Это стерло бы в порошок последние остатки гордости, которая у меня осталась.
Это бы сломало меня.
– Как скажете, господин, – почтительно кланяюсь и иду прочь.
Но все-таки плачу потом, у себя в комнате, и мать обнимает меня.
– Эдриан, Эдриан, мой сын, не слушай этого мужлана! Ты самый лучший, самый любимый мой сынок! Хочешь сладостей? Хочешь велю кухарке немедленно испечь пирог с печенью и тыквой?
Но я не хочу сладостей, не хочу пирогов и даже не хочу ее объятий и утешений.
Поэтому с непривычной для ребенка холодностью прошу оставить меня в покое.
Я просто хочу, чтобы отец учил меня обращаться с мечом, как учит Данте. Чтобы, как Данте, брал с собой в гарнизон. Чтобы, мы с ним вместе поехали и выбрали мне коня, как они недавно ездили с младшим братоми привезли темного жеребенка с глазами, как рубины.

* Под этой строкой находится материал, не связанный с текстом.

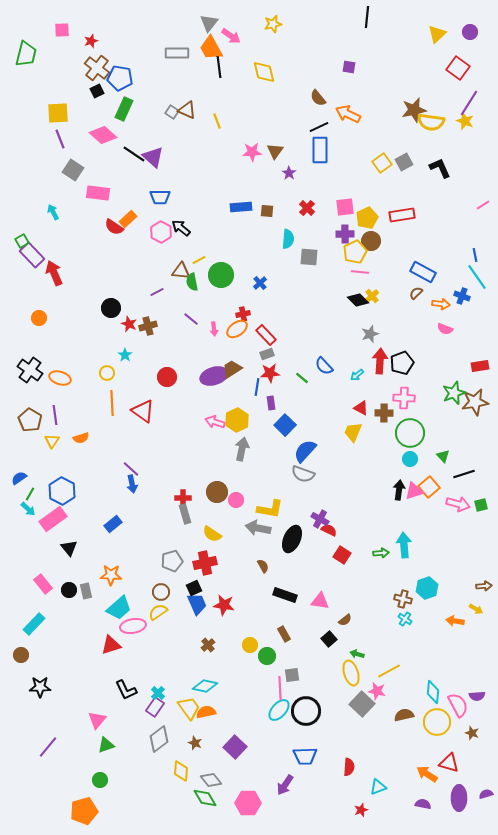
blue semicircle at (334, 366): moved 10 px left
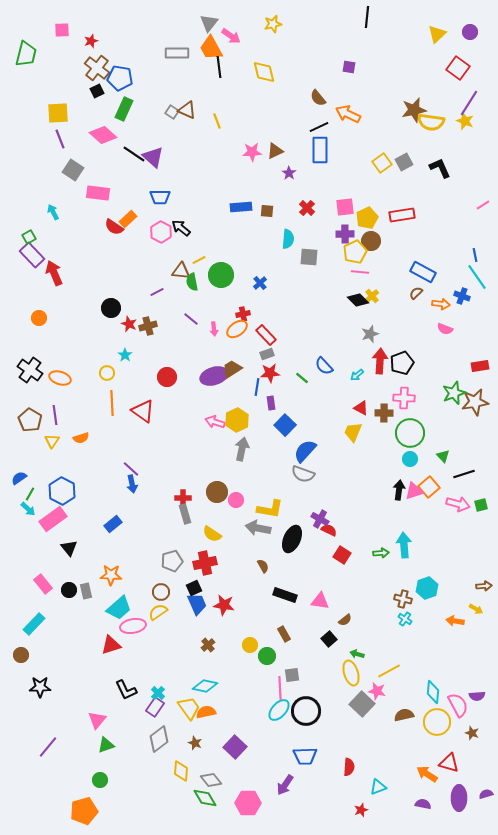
brown triangle at (275, 151): rotated 30 degrees clockwise
green square at (22, 241): moved 7 px right, 4 px up
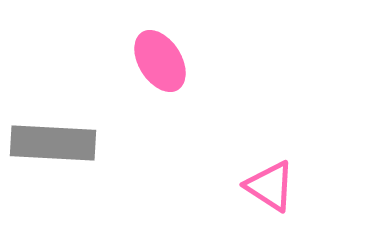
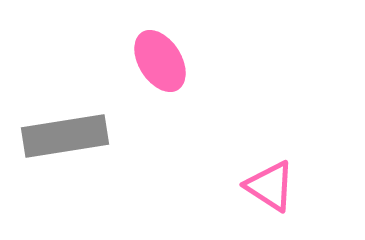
gray rectangle: moved 12 px right, 7 px up; rotated 12 degrees counterclockwise
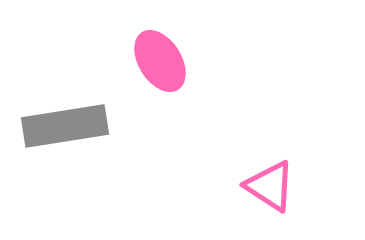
gray rectangle: moved 10 px up
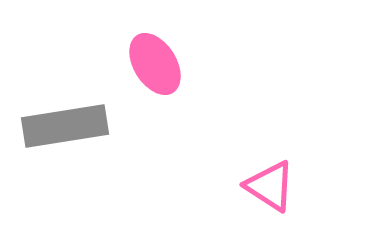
pink ellipse: moved 5 px left, 3 px down
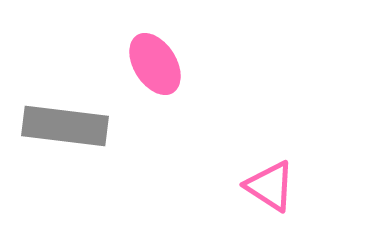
gray rectangle: rotated 16 degrees clockwise
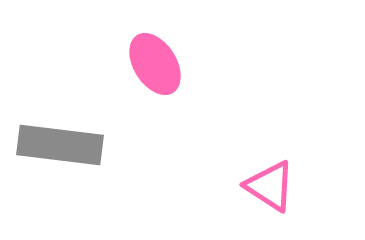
gray rectangle: moved 5 px left, 19 px down
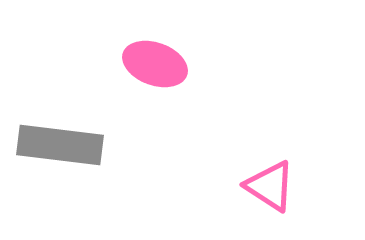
pink ellipse: rotated 38 degrees counterclockwise
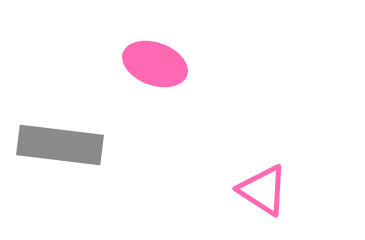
pink triangle: moved 7 px left, 4 px down
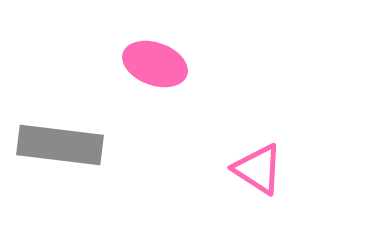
pink triangle: moved 5 px left, 21 px up
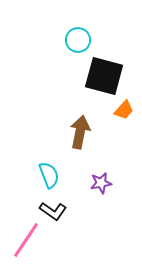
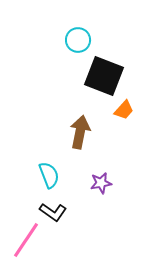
black square: rotated 6 degrees clockwise
black L-shape: moved 1 px down
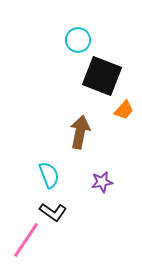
black square: moved 2 px left
purple star: moved 1 px right, 1 px up
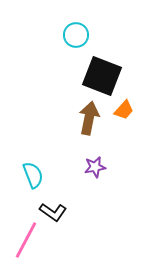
cyan circle: moved 2 px left, 5 px up
brown arrow: moved 9 px right, 14 px up
cyan semicircle: moved 16 px left
purple star: moved 7 px left, 15 px up
pink line: rotated 6 degrees counterclockwise
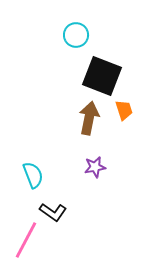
orange trapezoid: rotated 60 degrees counterclockwise
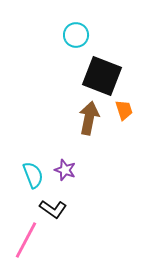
purple star: moved 30 px left, 3 px down; rotated 30 degrees clockwise
black L-shape: moved 3 px up
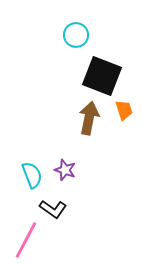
cyan semicircle: moved 1 px left
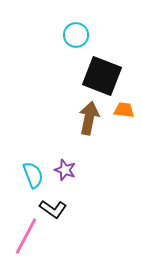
orange trapezoid: rotated 65 degrees counterclockwise
cyan semicircle: moved 1 px right
pink line: moved 4 px up
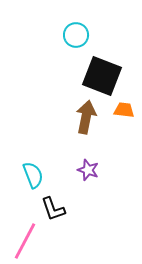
brown arrow: moved 3 px left, 1 px up
purple star: moved 23 px right
black L-shape: rotated 36 degrees clockwise
pink line: moved 1 px left, 5 px down
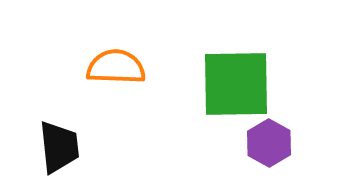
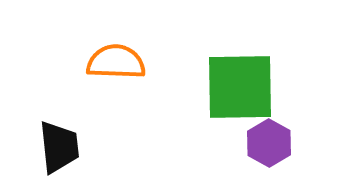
orange semicircle: moved 5 px up
green square: moved 4 px right, 3 px down
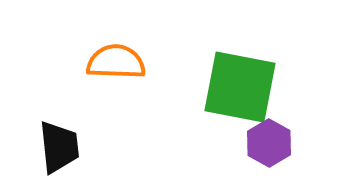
green square: rotated 12 degrees clockwise
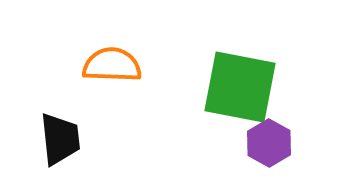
orange semicircle: moved 4 px left, 3 px down
black trapezoid: moved 1 px right, 8 px up
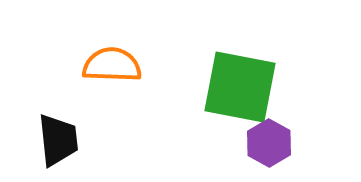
black trapezoid: moved 2 px left, 1 px down
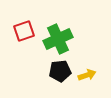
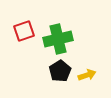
green cross: rotated 12 degrees clockwise
black pentagon: rotated 25 degrees counterclockwise
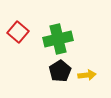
red square: moved 6 px left, 1 px down; rotated 30 degrees counterclockwise
yellow arrow: rotated 12 degrees clockwise
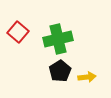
yellow arrow: moved 2 px down
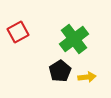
red square: rotated 20 degrees clockwise
green cross: moved 16 px right; rotated 24 degrees counterclockwise
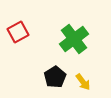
black pentagon: moved 5 px left, 6 px down
yellow arrow: moved 4 px left, 5 px down; rotated 60 degrees clockwise
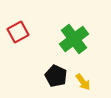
black pentagon: moved 1 px right, 1 px up; rotated 15 degrees counterclockwise
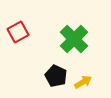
green cross: rotated 8 degrees counterclockwise
yellow arrow: rotated 84 degrees counterclockwise
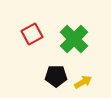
red square: moved 14 px right, 2 px down
black pentagon: rotated 25 degrees counterclockwise
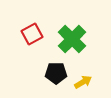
green cross: moved 2 px left
black pentagon: moved 3 px up
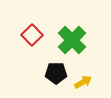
red square: moved 1 px down; rotated 15 degrees counterclockwise
green cross: moved 1 px down
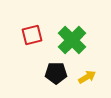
red square: rotated 30 degrees clockwise
yellow arrow: moved 4 px right, 5 px up
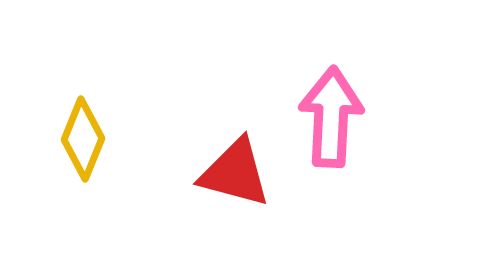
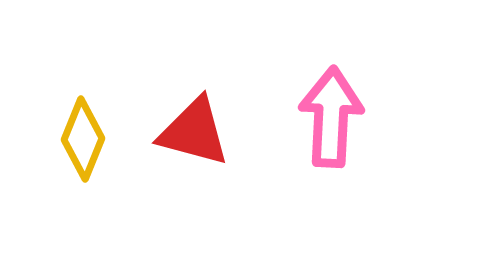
red triangle: moved 41 px left, 41 px up
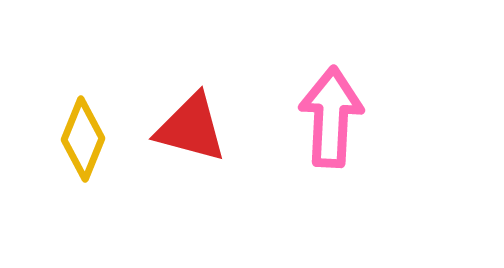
red triangle: moved 3 px left, 4 px up
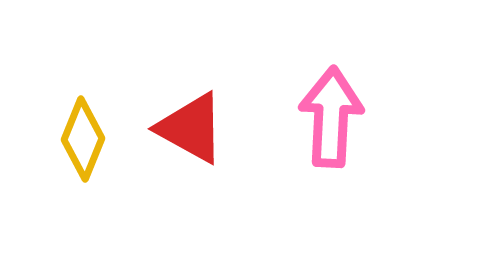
red triangle: rotated 14 degrees clockwise
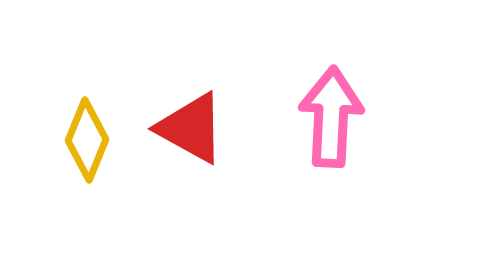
yellow diamond: moved 4 px right, 1 px down
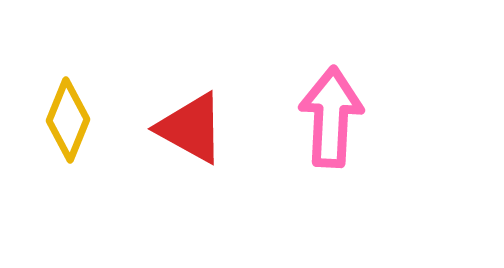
yellow diamond: moved 19 px left, 20 px up
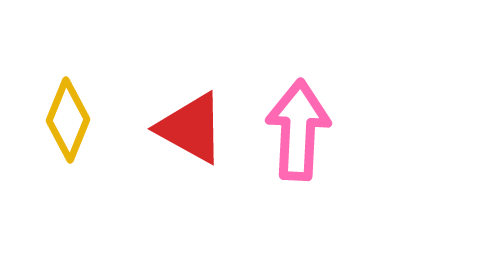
pink arrow: moved 33 px left, 13 px down
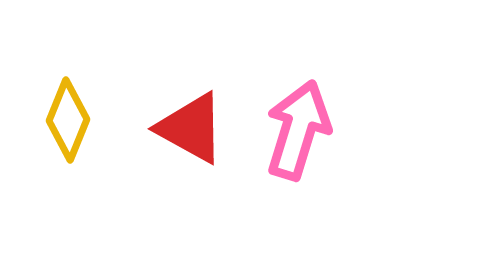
pink arrow: rotated 14 degrees clockwise
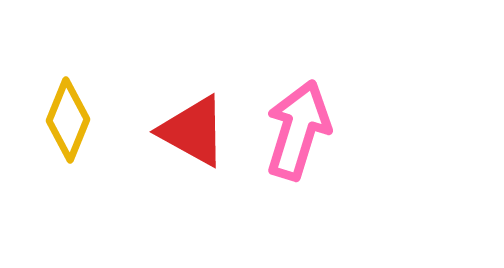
red triangle: moved 2 px right, 3 px down
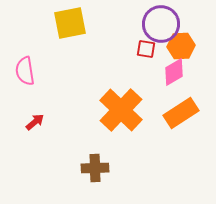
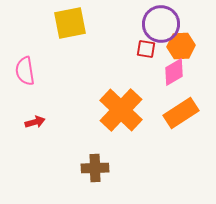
red arrow: rotated 24 degrees clockwise
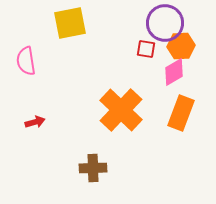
purple circle: moved 4 px right, 1 px up
pink semicircle: moved 1 px right, 10 px up
orange rectangle: rotated 36 degrees counterclockwise
brown cross: moved 2 px left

Я просто хочу, чтобы отец хоть раз посмотрел на меня так, как он смотрит на Данте…
Эта наивная детская мечта так и осталась в прошлом.
Ведь потом я узнал, почему ей никогда не было суждено исполниться.
ГЛАВА 27
– Но и ты навсегда потерял то, чтобы было тебе дороже всего на свете, верно? – не мигая, смотрю в темно-синий глаз брата. – Марибэль – красиво звучит… Не так ли?
Кулаки Данте сжимаются, и на мгновение мне кажется, что он не выдержит.